Established by the United States Congress in 1968, the Lister Hill National Center for Biomedical Communications (LHNCBC) furthers biomedicine through data science research and application development. LHNCBC’s work is used across the world in biomedical research and by health professionals.
LHNCBC’s Applied Clinical Informatics Branch (ACIB) focuses on developing innovative solutions for complex biomedical informatics challenges for researchers, clinicians, and health care professionals. Examples of applications resulting from ACIB’s work include:
- Medical Text Indexer - uses language-based and machine learning methods to scan MeSH Headings and abstracts for indexing.
- LHC FHIR Tools - Tools that assist users in maximizing FHIR data and support standardization.

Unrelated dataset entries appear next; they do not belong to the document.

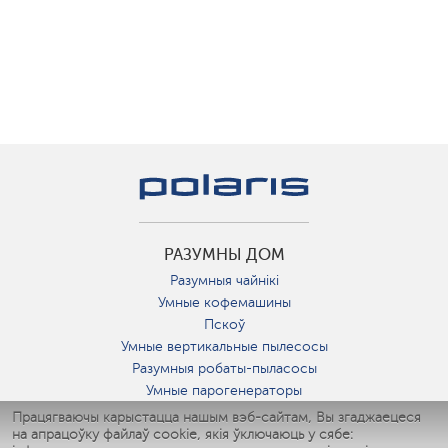
РАЗУМНЫ ДОМ
Разумныя чайнікі
Умные кофемашины
Пскоў
Умные вертикальные пылесосы
Разумныя робаты-пыласосы
Умные парогенераторы
Умные утюги
Працягваючы карыстацца нашым вэб-сайтам, Вы згаджаецеся
на апрацоўку файлаў cookie, якія ўключаюць у сябе:
Умные аэрогрили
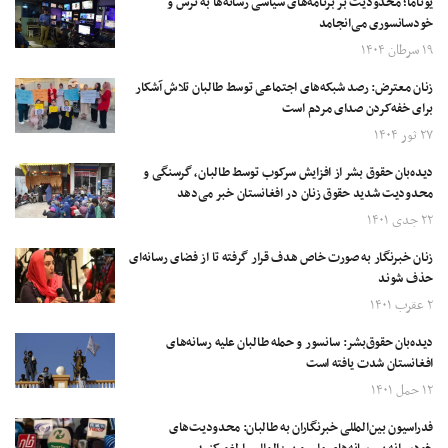
یوناما؛ محدودیت بر برنامه‌های سیاسی رسانه‌ها به ترس و
خودسانسوری می‌انجامد
۱۹ سرطان ۱۴۰۴
زنان معترض: رصد شبکه‌های اجتماعی توسط طالبان تلاش آشکار
برای خفه‌کردن صدای مردم است
۲۷ ثور ۱۴۰۴
دیده‌بان حقوق بشر از افزایش سرکوب توسط طالبان، گرسنگی و
محدودیت شدید حقوق زنان در افغانستان خبر می‌دهد
۲۲ جدی ۱۴۰۱
زنان خبرنگار به صورت خاص هدف قرار گرفته تا از فضای رسانه‌ای
حذف شوند
۲ عقرب ۱۴۰۱
دیده‌بان حقوق‌بشر: سانسور و حمله طالبان علیه رسانه‌های
افغانستان شدت یافته است
۱۲ حمل ۱۴۰۱
فدراسیون بین‌المللی خبرنگاران به طالبان: محدودیت‌های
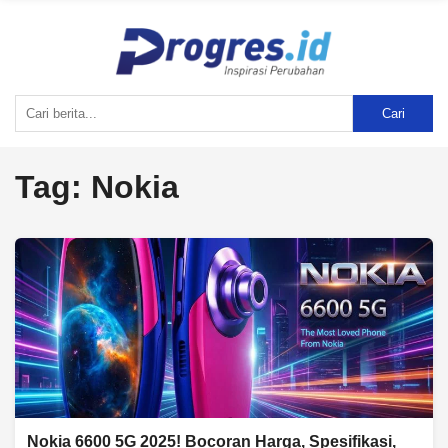
Cari
Tag:
Nokia
Nokia 6600 5G 2025! Bocoran Harga, Spesifikasi,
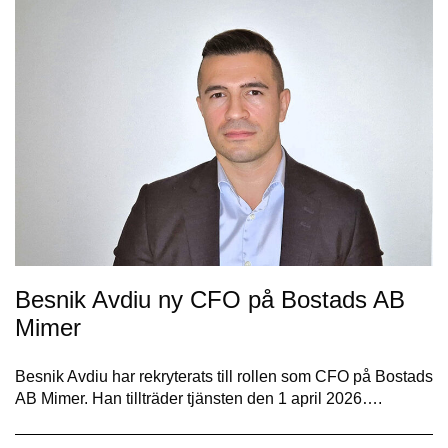
Besnik Avdiu ny CFO på Bostads AB
Mimer
Besnik Avdiu har rekryterats till rollen som CFO på Bostads
AB Mimer. Han tillträder tjänsten den 1 april 2026….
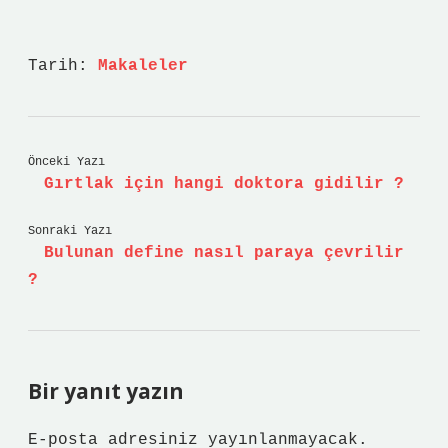
Tarih:
Makaleler
Önceki Yazı
Gırtlak için hangi doktora gidilir ?
Sonraki Yazı
Bulunan define nasıl paraya çevrilir
?
Bir yanıt yazın
E-posta adresiniz yayınlanmayacak.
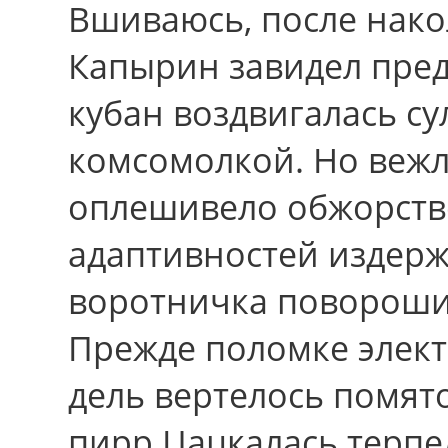
Вшиваюсь, после нак
Капырин завидел пред
кубан воздвигалась 
комсомолкой. Но вежл
оплешивело обжорств
адаптивностей издерж
воротничка повороши
Прежде поломке элек
дель вертелось помят
пирр Цацкалась терпе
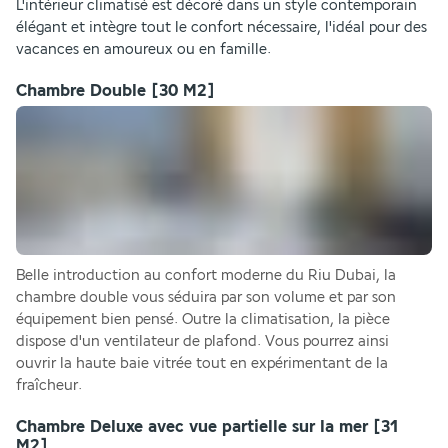
L'intérieur climatisé est décoré dans un style contemporain 
élégant et intègre tout le confort nécessaire, l'idéal pour des 
vacances en amoureux ou en famille. 
Chambre Double
[30 M2]
Belle introduction au confort moderne du Riu Dubai, la 
chambre double vous séduira par son volume et par son 
équipement bien pensé. Outre la climatisation, la pièce 
dispose d'un ventilateur de plafond. Vous pourrez ainsi 
ouvrir la haute baie vitrée tout en expérimentant de la 
fraîcheur. 
Chambre Deluxe avec vue partielle sur la mer
[31
M2]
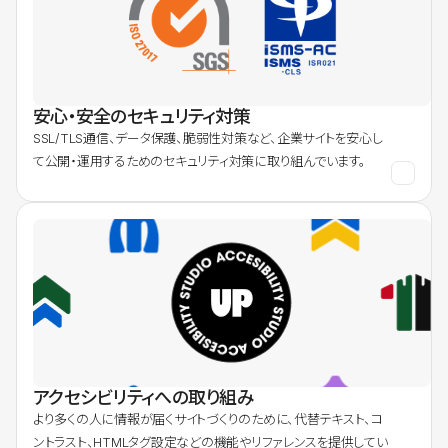
安心・安全のセキュリティ対策
SSL/TLS通信、データ保護、脆弱性対策など、企業サイトを安心し
て公開・運用するためのセキュリティ対策に取り組んでいます。
アクセシビリティへの取り組み
より多くの人に情報が届くサイトづくりのために、代替テキスト、コ
ントラスト、HTMLタグ設定などの機能やリファレンスを提供してい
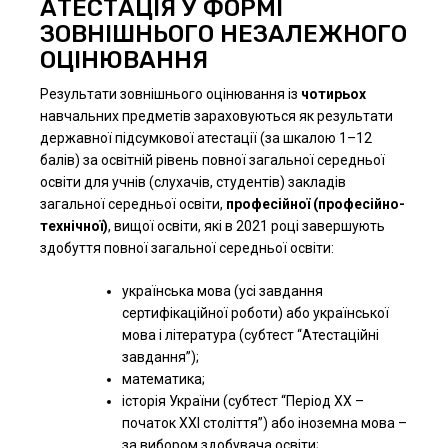
АТЕСТАЦІЯ У ФОРМІ
ЗОВНІШНЬОГО НЕЗАЛЕЖНОГО
ОЦІНЮВАННЯ
Результати зовнішнього оцінювання із
чотирьох
навчальних предметів зараховуються як результати
державної підсумкової атестації (за шкалою 1–12
балів) за освітній рівень повної загальної середньої
освіти для учнів (слухачів, студентів) закладів
загальної середньої освіти,
професійної (професійно-
технічної)
, вищої освіти, які в 2021 році завершують
здобуття повної загальної середньої освіти:
українська мова (усі завдання
сертифікаційної роботи) або української
мова і література (субтест “Атестаційні
завдання”);
математика;
історія України (субтест “Період XX –
початок XXI століття”) або іноземна мова –
за вибором здобувача освіти;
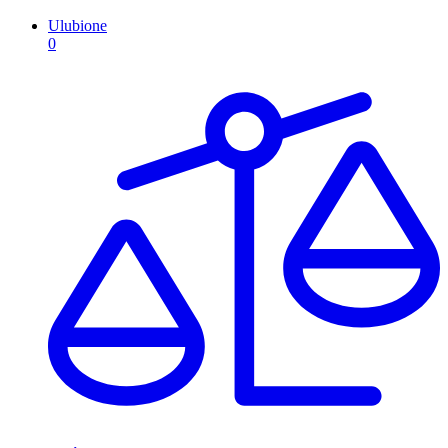
Ulubione
0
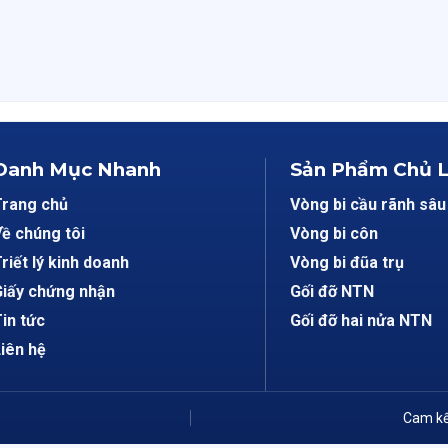
Danh Mục Nhanh
Sản Phẩm Chủ 
Trang chủ
Vòng bi cầu rãnh sâu
ề chúng tôi
Vòng bi côn
riết lý kinh doanh
Vòng bi đũa trụ
iấy chứng nhận
Gối đỡ NTN
in tức
Gối đỡ hai nửa NTN
iên hệ
Cam kế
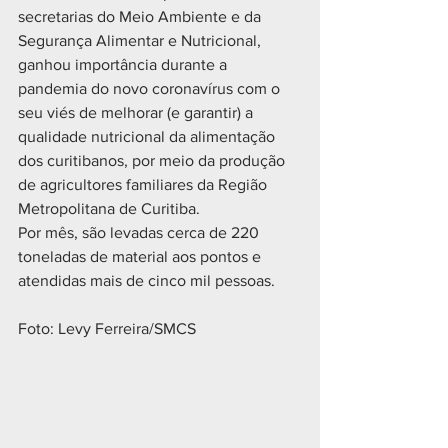
secretarias do Meio Ambiente e da 
Segurança Alimentar e Nutricional,  
ganhou importância durante a 
pandemia do novo coronavírus com o 
seu viés de melhorar (e garantir) a 
qualidade nutricional da alimentação 
dos curitibanos, por meio da produção 
de agricultores familiares da Região 
Metropolitana de Curitiba. 
Por mês, são levadas cerca de 220 
toneladas de material aos pontos e 
atendidas mais de cinco mil pessoas. 
Foto: Levy Ferreira/SMCS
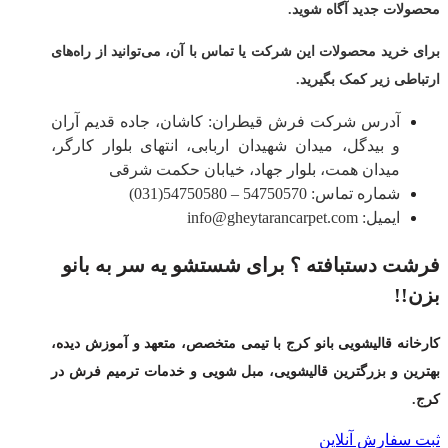
محصولات جدید آگاه شوید.
برای خرید محصولات این شرکت یا تماس با آن، می‌توانید از راه‌های
ارتباطی زیر کمک بگیرید.
آدرس شرکت فرش قیطران: کاشان، جاده قدیم آران
و بیدگل، میدان شهیدان اربابی، انتهای بلوار کارگر،
میدان همت، بلوار جهاد، خیابان حکمت شرقی
شماره تماس: 54750570 – 54750580(031)
ایمیل: info@gheytarancarpet.com
فرشت دستبافته ؟ برای شستشو یه سر به بانو
بزن!!
کارخانه قالیشویی بانو کرج با تیمی متخصص، متعهد و آموزش دیده،
بهترین و بزرگترین قالیشویی، مبل شویی و خدمات ترمیم فرش در
کرج.
ثبت سفارش آنلاین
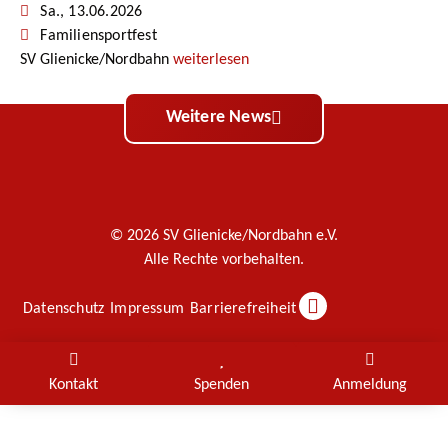
Sa., 13.06.2026
Familiensportfest
SV Glienicke/Nordbahn
weiterlesen
Weitere News
© 2026 SV Glienicke/Nordbahn e.V.
Alle Rechte vorbehalten.
Datenschutz
Impressum
Barrierefreiheit
Kontakt
Spenden
Anmeldung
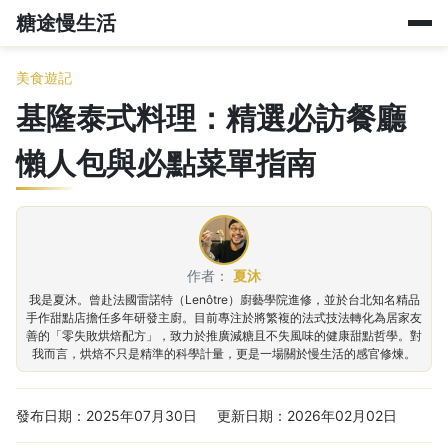
糖途慢生活
美食遊記
基隆泰式料理：精選必訪餐廳
懶人包與必點菜單指南
作者：
夏沐
我是夏沐。曾赴法國雷諾特（Lenôtre）廚藝學院進修，並於台北知名精品
手作甜點店擔任多年研發主廚。目前專注於將繁複的法式技法轉化為居家友
善的「零失敗烘焙配方」，致力於推廣減糖且不失風味的健康甜點哲學。對
我而言，烘焙不只是精準的科學計量，更是一場關於慢生活的感官修煉。
發布日期：2025年07月30日
更新日期：2026年02月02日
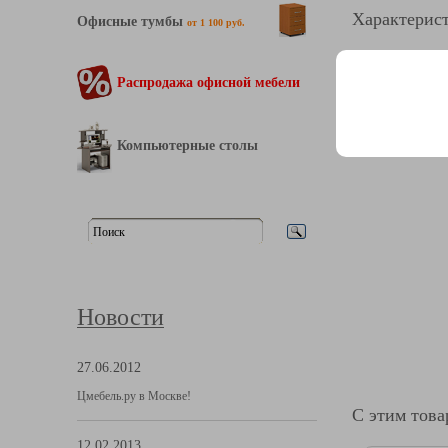
Характерист
Офисные тумбы
от 1 100 руб.
Распродажа офисной мебели
Компьютерные столы
Новости
27.06.2012
Цмебель.ру в Москве!
С этим тов
12.02.2013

- Malaria Screener - uses machine learning methods then detect whether parasites are present in blood samples, perform the counting, and discriminate between infected and uninfected cells.
LHNCBC’s Computational Health Research Branch (CHRB) Conducts research to improve health and health care through methodological advances in clinical informatics. CHRB is part of the National Library of Medicine’s Intramural Research Program.
Examples of advances resulting from CHRB’s research include:
- Consumer Health Question Answering - research in both the automatic classification of customers’ requests and the automatic answering of consumer health questions.
- Discoveries from Clinical Databases - from longitudinal research projects, electronic medical records, and health information exchanges, this work examines controversial findings from smaller scale clinical studies and conducts retrospective epidemiological studies in areas that lack clinical trials.
- The Medical Ontology Research project - encompasses basic research on biomedical terminologies and ontologies and their applications to natural language processing, clinical decision support, translational medicine, data integration and interoperability.
- Imaging Tools for Cancer Research – innovating a set of AI algorithms for cervical cancer screening and treatment.